While I am sure that most of you have been riveted by my recaps of APHA’s Mid-Year Meeting on health reform, many readers are probably asking what the heck I, your friendly neighborhood Communications Chair, was doing there, and why the IH section was asked to send a representative to this meeting. The whole purpose of inviting section representatives and state affiliate leaders was to stimulate discussion about health care reform as it related to each section or affiliate’s work, and how the sections and affiliates could get more involved in the effort. Upon discovering this, my mind drew a blank.
How does health reform relate to the work of our members?
After some thought, I can see two major areas in which our membership would be interested in health reform. The first is in border health: despite the increased coverage that came with the new law, it does not cover undocumented immigrants and even some classes of migrant workers with temporary work visas (for example, those who come to work during the harvest season).
The other area is in sharing information. Our health reform battle has received much global attention, and the international health community is interested in the way the new health legislation will finally take shape and how individual communities will implement it. Also, a lot of the population health and wellness challenges that are being targeted by the Public Health and Prevention Fund grants (e.g. obesity, diabetes, tobacco use) are receiving increasing amounts of attention in developing nations as professionals are realizing that these countries share a disproportionate burden of chronic conditions. IH members who work in communities outside the U.S. may be interested in seeing how communities here address these issues, and they could apply some successful programs to their own communities facing similar issues.

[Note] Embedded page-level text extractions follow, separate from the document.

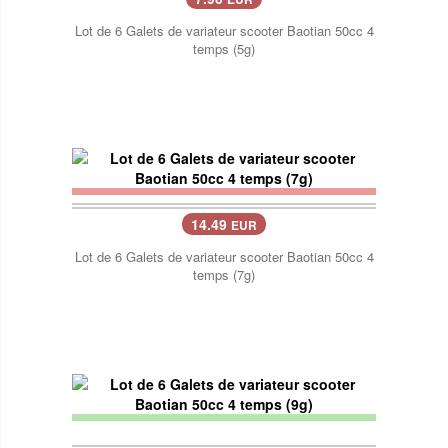
Lot de 6 Galets de variateur scooter Baotian 50cc 4
temps (5g)
14.49
EUR
Lot de 6 Galets de variateur scooter Baotian 50cc 4
temps (7g)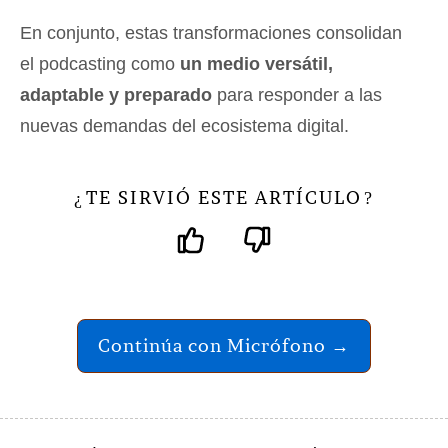
En conjunto, estas transformaciones consolidan
el podcasting como
un medio versátil,
adaptable y preparado
para responder a las
nuevas demandas del ecosistema digital.
TE SIRVIÓ ESTE ARTÍCULO
¿
?
Continúa con Micrófono →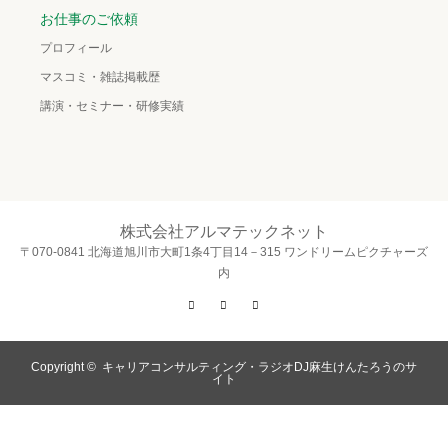
お仕事のご依頼
プロフィール
マスコミ・雑誌掲載歴
講演・セミナー・研修実績
株式会社アルマテックネット
〒070-0841 北海道旭川市大町1条4丁目14－315 ワンドリームピクチャーズ
内
Twitter
Facebook
Instagram
Copyright ©
キャリアコンサルティング・ラジオDJ麻生けんたろうのサ
イト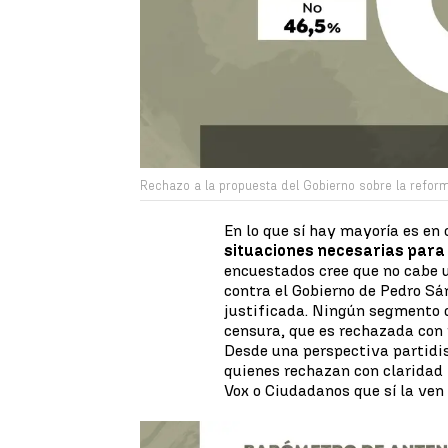
Rechazo a la propuesta del Gobierno sobre la reforma
En lo que sí hay mayoría es en
situaciones necesarias para
encuestados cree que no cabe 
contra el Gobierno de Pedro Sá
justificada. Ningún segmento 
censura, que es rechazada con 
Desde una perspectiva partidis
quienes rechazan con claridad
Vox o Ciudadanos que sí la ven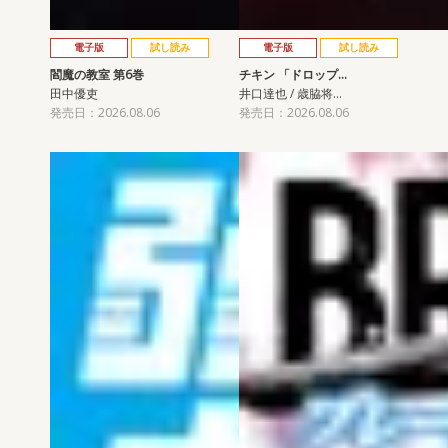
電子版
試し読み
電子版
試し読み
閻魔の教室 第6巻
チキン 「ドロップ…
田中優吏
井口達也 / 歳脇将…
発売日：2026.08.06
発売日：2026.08.06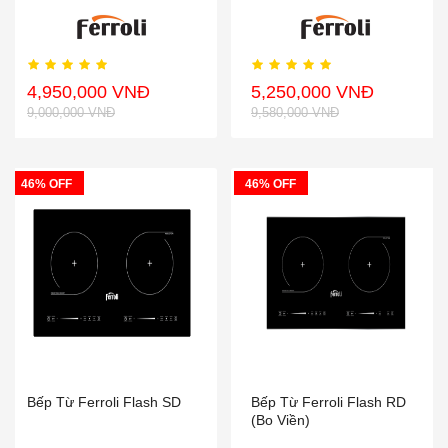
4,950,000 VNĐ
5,250,000 VNĐ
9,000,000 VNĐ
9,580,000 VNĐ
46% OFF
46% OFF
Bếp Từ Ferroli Flash SD
Bếp Từ Ferroli Flash RD
(Bo Viền)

The section representatives and affiliate leaders attended a luncheon that served as a breakout session to discuss these very issues. We were divided into geographic regions by table (which did not seem to make a lot of sense for section members, but it was productive nonetheless) and hashed out our impressions from the meeting and how the sessions related to the work of the sections and/or affiliates. APHA plans to use the notes from these discussions to compile a report for the sections and affiliates to use in their work as it relates to the mid-year meeting.